The goal of achieving this prediction trifecta is not to replicate what we see in frantic, hospital TV dramas with nurses and physicians racing to a patient’s bedside with a “code blue.” That patient has about a 17% chance of going home, if he or she is even revived.

Clinicians need predictions to be meaningful and receive them early in the deterioration process. Continuing with the sepsis example: In the time lag from inception to treatment, it’s critical to administer a bolus of fluids and IV antibiotics. One estimate claims an increase in mortality rate for every hour of delayed treatment. Mortality rates for early-detected sepsis are about 5%, but if it is allowed to progress, mortality rates approach 50%.

Nursing Assessments: The Key to Meaningful Prediction

Fortunately, there is another source of physiological data recorded periodically for every patient in the hospital’s EMR system. Nursing assessments, the structured evaluation of a patient’s physiological systems, can identify a patient’s deterioration from sepsis or other conditions and complications before it’s evident in vital signs or laboratory data. Yet, many current prediction models do not include this information.

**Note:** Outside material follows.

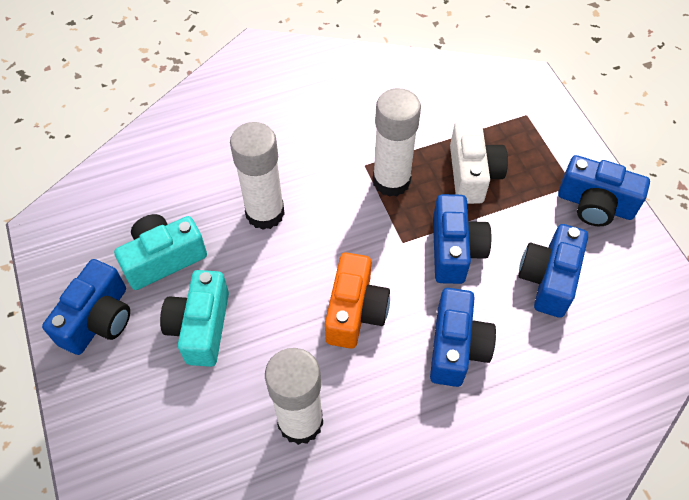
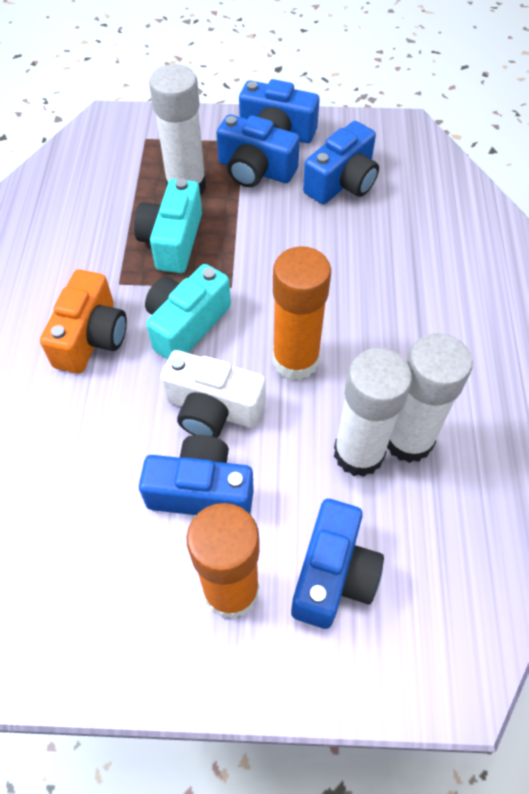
orange glue stick: 0 -> 2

Nurses conduct what’s termed a “head-to-toe” assessment on each patient, every day, every shift, in every hospital. It includes, for example, cardiac, respiratory, gastrointestinal, neurological, skin, psychosocial, and musculoskeletal assessments. For each evaluation, a nurse interacts with the patient to conduct and document a structured, hands-on review. If all the underlying factors of that assessment are normal, then the nurse deems it passed or met; if one or more of the factors is viewed as abnormal, then the assessment will be failed, or not met. For example, your skin is an organ. The skin nursing assessment reviews changes in skin texture, continuity, and color. In sepsis cases, skin failure may be an early indicator.

Every nursing assessment requires human, clinical judgment and provides both insight into the patient’s current state and predictive power to help identify patients who are at an elevated risk of an adverse outcome. Effective predictive models must include these leading indicators.

As an attempt to prevent what happened to our mother from happening again, my brother Steven and I developed a tool called the Rothman Index (RI), which includes nursing assessments, that can help provide an “unblinking eye” to support clinicians. Through the RI and the help of nursing protocols, Yale New Haven Health System has reduced in-hospital mortality by 20% to 30%, with special benefits in reducing sepsis mortality. Meaningful prediction, hitting the trifecta, has also helped the organization see a reduction in cost per sepsis case.

The inclusion of nursing data in predictive models makes profound sense: The nurse understands the patient’s condition. If we capture that nursing gestalt, and especially if we can do it electronically, we are on our way to reducing that critical time lag between inception of a possibly life-threatening complication, and action.

All models must be tested for their value in providing not only prediction but also for their value in providing meaningful prediction. It’s a concept that was inspired by one life, but as a standard practice, can put us on the path to saving countless others.